Although the 1929 riots
intensified the Labor-Revisionist split
over the tactics necessary to attain Jewish
sovereignty in Palestine, their respective
visions of the indigenous Arab population
coalesced. Ben-Gurion, like Jabotinsky,
came to realize that the conflict between
Arab and Jewish nationalisms was irreconcilable
and therefore that the Yishuv needed to
prepare for an eventual military confrontation
with the Arabs. He differed with Jabotinsky,
however, on the need to make tactical compromises
in the short term to attain Jewish statehood
at a more propitious time. Whereas Jabotinsky
adamantly put forth maximalist demands,
such as the immediate proclamation of statehood
in all of historic Palestine — on both banks
of the Jordan River — Ben-Gurion operated
within the confines of the Mandate.
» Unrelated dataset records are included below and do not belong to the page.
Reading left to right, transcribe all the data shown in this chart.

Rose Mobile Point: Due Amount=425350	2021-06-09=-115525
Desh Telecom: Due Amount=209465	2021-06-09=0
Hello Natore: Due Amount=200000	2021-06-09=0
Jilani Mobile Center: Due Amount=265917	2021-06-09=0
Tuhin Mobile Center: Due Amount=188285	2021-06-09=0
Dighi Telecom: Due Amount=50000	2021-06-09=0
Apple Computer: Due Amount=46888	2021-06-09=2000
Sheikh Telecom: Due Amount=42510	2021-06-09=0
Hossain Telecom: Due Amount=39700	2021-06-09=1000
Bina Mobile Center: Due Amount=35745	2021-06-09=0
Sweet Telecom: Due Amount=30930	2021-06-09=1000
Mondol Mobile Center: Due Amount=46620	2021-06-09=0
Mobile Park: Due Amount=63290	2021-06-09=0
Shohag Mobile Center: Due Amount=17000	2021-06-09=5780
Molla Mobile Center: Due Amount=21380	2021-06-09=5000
He understood
better than Jabotinsky that timing was the
key to the Zionist enterprise in Palestine.
The Yishuv in the 1930s lacked the necessary
military or economic power to carry out
Jabotinsky's vision in the face of Arab
and British opposition.
Another development resulting from the 1929 riots was
the growing animosity between the British Mandate Authority
and the Yishuv. The inactivity of the British while
Arab bands were attacking Jewish settlers strengthened
Zionist anti-British forces. Following the riots, the
British set up the Shaw
Commission to determine the cause of the disturbances.
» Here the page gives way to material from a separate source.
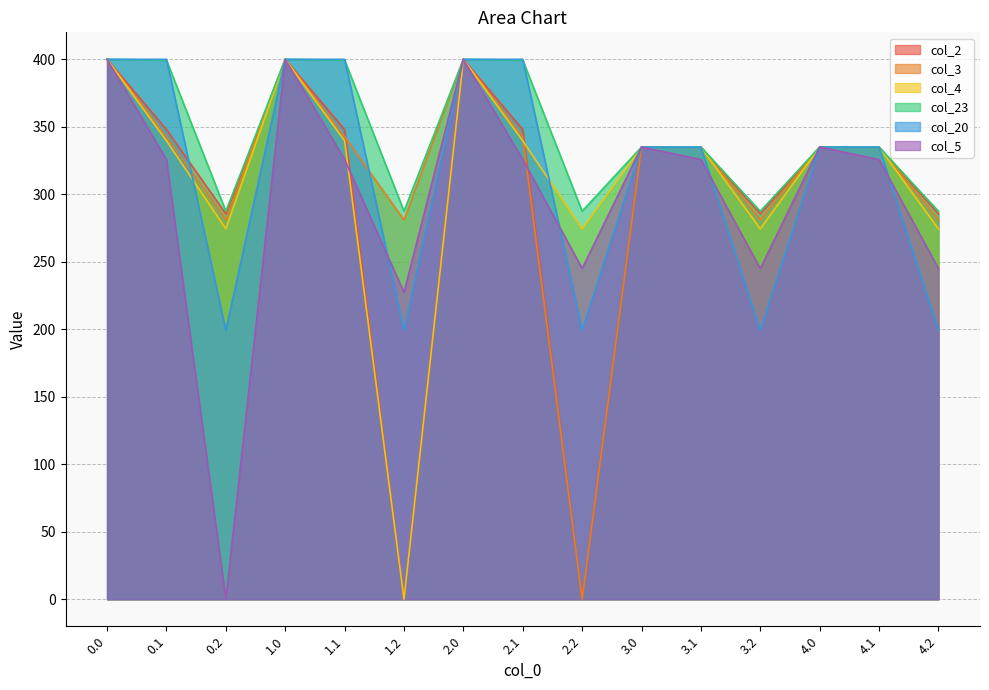

Which has a higher value, 4.2 or 2.0?

2.0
The commission report, dated March 30, 1930, refrained
from blaming either community but focused on Arab apprehensions
about Jewish labor practices and land purchases. The
commission's allegations were investigated by an agrarian
expert, Sir John Hope Simpson, who concluded that about
30 percent of the Arab population was already landless
and that the amount of land remaining in Arab hands
would be insufficient to divide among their offspring.
This led to the Passfield
White Paper (October 1930), which recommended that
Jewish immigration be stopped if it prevented Arabs
from obtaining employment and that Jewish land purchases
be curtailed. Although the Passfield White Paper was
publicly repudiated by Prime Minister Ramsay MacDonald
in 1931, it served to alienate further the Yishuv from
the British.
The year 1929 also saw the beginning of a severe economic
crisis in Germany that launched the rise of Adolf
Hitler. Although both Germany and Austria had long histories of anti-Semitism,
the genocide policies preached by Hitler were unprecedented.
When in January 1930 he became chancellor of the Reich,
a massive wave of mostly German Jewish immigration to
Palestine ensued. Recorded Jewish immigration was 37,000
in 1933, 45,000 in 1934, and an all- time record for
the Yishuv of 61,000 in 1935. In addition, the British
estimated that a total of 40,000 Jews had entered Palestine
without legal certificates during the period from 1920
to 1939. Between 1929, the year of the Wailing Wall
disturbances, and 1936, the year the Palestinian Revolt
began, the Jewish population of Palestine increased
from 170,000 or 17 percent of the population, to 400,000,
or approximately 31 percent of the total. The immigration
of thousands of German Jews accelerated the pace of
industrialization and made the concept of a Jewish state
in Palestine a more formidable reality.